Can you copy the whole listing below line for line, with every character unchanged?
++++++++
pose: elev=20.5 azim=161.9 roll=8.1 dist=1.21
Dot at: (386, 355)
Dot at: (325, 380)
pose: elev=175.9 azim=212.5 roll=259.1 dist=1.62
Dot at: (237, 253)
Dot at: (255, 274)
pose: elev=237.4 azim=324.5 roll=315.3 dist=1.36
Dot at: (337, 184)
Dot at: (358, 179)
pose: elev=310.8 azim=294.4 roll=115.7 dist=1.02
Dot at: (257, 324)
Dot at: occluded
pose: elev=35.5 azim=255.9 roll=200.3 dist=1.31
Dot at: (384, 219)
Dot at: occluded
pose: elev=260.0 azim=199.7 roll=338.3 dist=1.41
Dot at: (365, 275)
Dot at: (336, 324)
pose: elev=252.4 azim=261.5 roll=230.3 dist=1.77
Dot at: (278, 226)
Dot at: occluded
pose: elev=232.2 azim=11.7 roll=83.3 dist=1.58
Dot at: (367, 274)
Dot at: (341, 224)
++++++++
__RESPONSE TO THIS EXERCISE__
pose: elev=20.5 azim=161.9 roll=8.1 dist=1.21
Dot at: (386, 355)
Dot at: (325, 380)
pose: elev=175.9 azim=212.5 roll=259.1 dist=1.62
Dot at: (237, 253)
Dot at: (255, 274)
pose: elev=237.4 azim=324.5 roll=315.3 dist=1.36
Dot at: (337, 184)
Dot at: (358, 179)
pose: elev=310.8 azim=294.4 roll=115.7 dist=1.02
Dot at: (257, 324)
Dot at: occluded
pose: elev=35.5 azim=255.9 roll=200.3 dist=1.31
Dot at: (384, 219)
Dot at: occluded
pose: elev=260.0 azim=199.7 roll=338.3 dist=1.41
Dot at: (365, 275)
Dot at: (336, 324)
pose: elev=252.4 azim=261.5 roll=230.3 dist=1.77
Dot at: (278, 226)
Dot at: occluded
pose: elev=232.2 azim=11.7 roll=83.3 dist=1.58
Dot at: (367, 274)
Dot at: (341, 224)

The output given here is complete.